Lionsgate’s “Saban’s Power Rangers” is full of high-octane action … and high-fructose corn syrup.
Anyone who has seen the movie can’t help but notice the ubiquitous presence of sweet treats chain Krispy Kreme, whose fictional store in the “Power Rangers'” made-up hometown of Angel Grove, California, is integral to the film’s plot.
But the ties between the colorful heroes and the doughnuts with their signature glaze goes well beyond simple product placement in the film. Krispy Kreme was also a significant part of the “Power Rangers” movie’s marketing efforts, as TheWrap previously reported.
One of the pillars of Lionsgate’s campaign was a digital world that included a fake online school newspaper for Angel Grove High School. The studio produced four different issues that followed the narrative of the movie’s trailers, and had bonus material only available online.
The Angel Grove paper, “The Roar,” dedicated one of those issues to the destruction of the town’s Krispy Kreme store, complete with quotes from student Billy Cranston, who doubles as the Blue Ranger.

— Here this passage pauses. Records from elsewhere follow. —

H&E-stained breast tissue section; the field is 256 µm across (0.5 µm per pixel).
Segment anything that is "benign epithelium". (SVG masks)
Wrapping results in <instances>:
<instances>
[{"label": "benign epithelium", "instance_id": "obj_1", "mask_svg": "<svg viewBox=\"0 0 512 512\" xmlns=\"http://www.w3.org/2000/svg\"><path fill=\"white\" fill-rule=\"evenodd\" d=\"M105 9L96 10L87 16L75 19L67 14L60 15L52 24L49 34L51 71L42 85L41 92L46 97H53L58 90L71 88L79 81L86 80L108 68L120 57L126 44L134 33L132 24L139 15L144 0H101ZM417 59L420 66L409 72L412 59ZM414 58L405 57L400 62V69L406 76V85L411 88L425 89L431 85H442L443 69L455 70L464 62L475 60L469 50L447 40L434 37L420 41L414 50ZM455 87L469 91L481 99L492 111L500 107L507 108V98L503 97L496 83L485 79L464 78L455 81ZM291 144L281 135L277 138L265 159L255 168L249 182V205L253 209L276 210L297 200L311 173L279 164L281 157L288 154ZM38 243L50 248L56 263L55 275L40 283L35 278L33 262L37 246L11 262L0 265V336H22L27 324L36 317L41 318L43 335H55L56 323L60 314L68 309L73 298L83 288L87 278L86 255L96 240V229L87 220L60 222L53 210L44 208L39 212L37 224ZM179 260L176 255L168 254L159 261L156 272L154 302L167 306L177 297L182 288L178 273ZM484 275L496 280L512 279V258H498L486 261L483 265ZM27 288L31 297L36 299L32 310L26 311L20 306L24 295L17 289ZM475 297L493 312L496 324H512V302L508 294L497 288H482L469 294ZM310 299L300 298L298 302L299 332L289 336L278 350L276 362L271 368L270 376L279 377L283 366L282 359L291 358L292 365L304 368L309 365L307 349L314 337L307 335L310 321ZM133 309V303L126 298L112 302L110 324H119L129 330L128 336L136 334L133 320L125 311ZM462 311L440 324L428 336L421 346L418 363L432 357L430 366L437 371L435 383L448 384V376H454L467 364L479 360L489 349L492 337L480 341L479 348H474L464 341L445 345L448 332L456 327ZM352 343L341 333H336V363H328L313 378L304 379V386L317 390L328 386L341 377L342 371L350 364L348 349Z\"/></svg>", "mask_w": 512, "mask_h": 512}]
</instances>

Krispy Kreme also built a dedicated Angel Grove page on its site, complete with an immersive 3D virtual tour of the store built with Matterport’s software. Viewers can toggle between “open” versions of the store and a “closed” version — showing the doughnut shop after its destruction. Clicking through brings up small blue and white dots that allow explorers to interact with items in the store, from job notices posted on the bulletin board to the Krispy Kreme hot light — which brings up a link to download the Krispy Kreme app.
The doughnut chain’s involvement with the film wasn’t limited to the virtual world, however.
“They made a real world announcement where they said they were opening a store in Angel Grove,” Danielle DePalma, Lionsgate’s executive vice president of worldwide digital marketing and research, told TheWrap.
DePalma and Tim Palen, Lionsgate’s president of worldwide marketing,said “Power Rangers” was unique in that its target audience of “rabid fans” included both millennials who grew up watching “Mighty Morphin Power Rangers” in the early ’90s, as well as young kids who watch the current series, “Power Rangers Ninja Steel.”
“I can’t think of ever working on a movie where there was a 25-year fan base,” Palen said.
And to appeal to all ages, naturally, there were limited edition “Power Rangers” doughnuts. Because the only thing sweeter than nostalgia is sugar.